Ähnlich sieht es auch in der Arbeitsmarkt-Politik aus. Da fordert das Rentenpapier deutlich höhere Löhne. Gewerkschaften und Großunternehmen versagten hier zum Schaden der Kleinunternehmen und Arbeitnehmer. Da aber Löhne nicht vom Staat gemacht werden, will die AfD „alternative Gewerkschaften“, um ihr Programm durchzusetzen. Denn: „Die Gewerkschaftsbonzen sind längst korrumpiert“Im Osten hat sie eine solche gleich selbst gegründet. Auf der Webseite Jürgen Pohls – eines thüringer Bundestagsabgeordneten, der sich als Sozialexperte profiliert – bricht sich in diesem Zusammenhang erneut der Doppelklang von sozialistischer Rhetorik und nationaler Identitätspolitik Bahn. Da heißt es zum einen: „Die Altparteien haben die Interessen der Arbeitnehmer verraten. Sie versprachen mehr soziale Gerechtigkeit und schufen eine Gesellschaft, in der die Mittelschicht schrumpft, die Armut zunimmt und die Reichen immer reicher werden.“Zum anderen: „Sie holten
auch noch über eine Million Migranten ins Land. Die meisten sind schlecht oder gar nicht ausgebildet. Unter ihrer Last droht das Sozialsystem zu kollabieren.“
Diese Kombination von Sozialem und Nationalen hat in Deutschland Vorläufer, insbesondere in den Nationalbolschewisten der 20er Jahre auf den beiden extremen Flügeln des politischen Spektrums. In kommunistischen Kreisen war vom „Volksganzen“und dem „Volkskampf“die Rede. Auf der Rechten versuchte damals etwa Ernst Niekisch den Brückenschlag zwischen den sozialen Forderungen der Arbeiterbewegung und einer nationalen, staatszentrierten Identitätspolitik. In die gleiche Richtung zielte Oswald Spengler mit seinem „preußischen Sozialismus“.

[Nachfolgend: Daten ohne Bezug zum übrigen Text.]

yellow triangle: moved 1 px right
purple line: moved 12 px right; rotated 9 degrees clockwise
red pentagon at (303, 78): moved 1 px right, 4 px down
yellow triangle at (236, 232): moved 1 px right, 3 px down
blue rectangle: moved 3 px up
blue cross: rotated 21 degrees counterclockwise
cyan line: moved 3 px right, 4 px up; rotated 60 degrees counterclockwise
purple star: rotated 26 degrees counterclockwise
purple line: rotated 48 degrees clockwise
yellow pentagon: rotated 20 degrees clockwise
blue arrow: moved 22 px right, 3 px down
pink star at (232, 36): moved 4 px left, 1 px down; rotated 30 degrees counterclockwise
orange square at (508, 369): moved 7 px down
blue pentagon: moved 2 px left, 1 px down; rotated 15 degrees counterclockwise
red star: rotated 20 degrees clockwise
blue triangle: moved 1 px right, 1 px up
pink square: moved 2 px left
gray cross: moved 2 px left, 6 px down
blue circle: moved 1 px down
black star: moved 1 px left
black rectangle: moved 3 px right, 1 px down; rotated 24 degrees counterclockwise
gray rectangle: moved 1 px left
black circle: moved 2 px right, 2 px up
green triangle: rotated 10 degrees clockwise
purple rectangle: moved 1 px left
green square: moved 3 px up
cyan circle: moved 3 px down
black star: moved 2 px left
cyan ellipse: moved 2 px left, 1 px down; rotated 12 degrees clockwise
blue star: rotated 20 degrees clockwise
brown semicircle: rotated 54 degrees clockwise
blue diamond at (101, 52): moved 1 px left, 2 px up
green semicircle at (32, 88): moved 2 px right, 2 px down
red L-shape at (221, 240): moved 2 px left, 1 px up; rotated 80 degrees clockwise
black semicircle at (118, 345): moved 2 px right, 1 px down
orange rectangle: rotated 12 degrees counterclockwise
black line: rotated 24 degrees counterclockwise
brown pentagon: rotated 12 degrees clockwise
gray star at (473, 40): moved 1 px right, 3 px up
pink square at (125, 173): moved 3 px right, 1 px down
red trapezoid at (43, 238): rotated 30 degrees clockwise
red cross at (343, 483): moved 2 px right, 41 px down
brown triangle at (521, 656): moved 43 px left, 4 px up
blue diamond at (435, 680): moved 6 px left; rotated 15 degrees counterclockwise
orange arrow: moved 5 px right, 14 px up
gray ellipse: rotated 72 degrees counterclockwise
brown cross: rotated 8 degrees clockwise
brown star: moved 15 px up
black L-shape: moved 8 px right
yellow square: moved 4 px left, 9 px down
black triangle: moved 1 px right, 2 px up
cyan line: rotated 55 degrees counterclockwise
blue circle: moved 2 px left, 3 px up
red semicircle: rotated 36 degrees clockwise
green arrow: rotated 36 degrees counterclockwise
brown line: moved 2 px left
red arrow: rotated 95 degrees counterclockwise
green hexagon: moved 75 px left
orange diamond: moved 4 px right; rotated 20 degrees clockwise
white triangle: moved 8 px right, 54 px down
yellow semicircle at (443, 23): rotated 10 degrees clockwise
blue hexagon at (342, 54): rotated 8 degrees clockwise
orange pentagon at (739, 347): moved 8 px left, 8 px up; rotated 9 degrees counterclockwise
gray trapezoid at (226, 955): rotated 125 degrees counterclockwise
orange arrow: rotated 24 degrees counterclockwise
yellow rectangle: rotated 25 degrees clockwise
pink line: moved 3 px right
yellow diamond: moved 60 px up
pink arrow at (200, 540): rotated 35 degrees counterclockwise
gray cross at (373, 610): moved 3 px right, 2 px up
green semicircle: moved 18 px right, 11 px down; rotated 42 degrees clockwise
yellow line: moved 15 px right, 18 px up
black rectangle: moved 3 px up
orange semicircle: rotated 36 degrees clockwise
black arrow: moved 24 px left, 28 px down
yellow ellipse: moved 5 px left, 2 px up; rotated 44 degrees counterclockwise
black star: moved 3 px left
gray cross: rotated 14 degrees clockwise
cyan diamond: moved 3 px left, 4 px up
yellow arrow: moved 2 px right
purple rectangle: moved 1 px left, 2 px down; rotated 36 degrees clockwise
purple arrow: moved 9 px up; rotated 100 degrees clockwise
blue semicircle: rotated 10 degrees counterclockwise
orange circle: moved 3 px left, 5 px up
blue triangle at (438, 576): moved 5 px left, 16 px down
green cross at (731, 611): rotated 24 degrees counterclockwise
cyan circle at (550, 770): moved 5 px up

In nationalkonservativen Kreisen waren und sind diese Ideen nicht vergessen. Da träumen einige von einer gemeinsamen „Querfront“linker und rechtsnationaler Kräfte gegen das liberale, kapitalistische System. Der gemeinsame Gegner soll einen, oder zumindest Stimmen bringen. Diskutiert wird das auch im Umfeld des bedeutendsten Thinktanks des deutschen Nationalkonservativismus – dem „Institut für Staatspolitik“im anhaltinischen Schnellroda. Es ist kein Zufall, dass dessen Chef, Götz Kubitschek, ein enger Höcke-Vertrauter ist.
In den 20er Jahren vermochte das Soziale die politischen Gegensätze letztlich nicht zu überbrücken. Die „Querfront“gab es nicht. Das könnte sich unter den Vorzeichen der bundesdeutschen Demokratie, den Problemen des Sozialstaates sowie einer Wählerschaft, die in der Mehrheit sowohl einen starken Staat als auch möglichst umfangreiche staatliche Wohlfahrt fordert, ändern. Das Soziale macht die AfD in weiten Kreisen anschlussfähig.
Im Frühjahr 2019 wird die AfD nun einen Sonderparteitag zur Sozialpolitik abhalten. In der Rentenfrage gibt es in der Partei durchaus auch abweichende Ideen, die allerdings noch nicht formuliert sind. Ob die AfD wirklich zu einer nationalbolschewistischen Wiedergängerin wird, dürfte danach klar sein.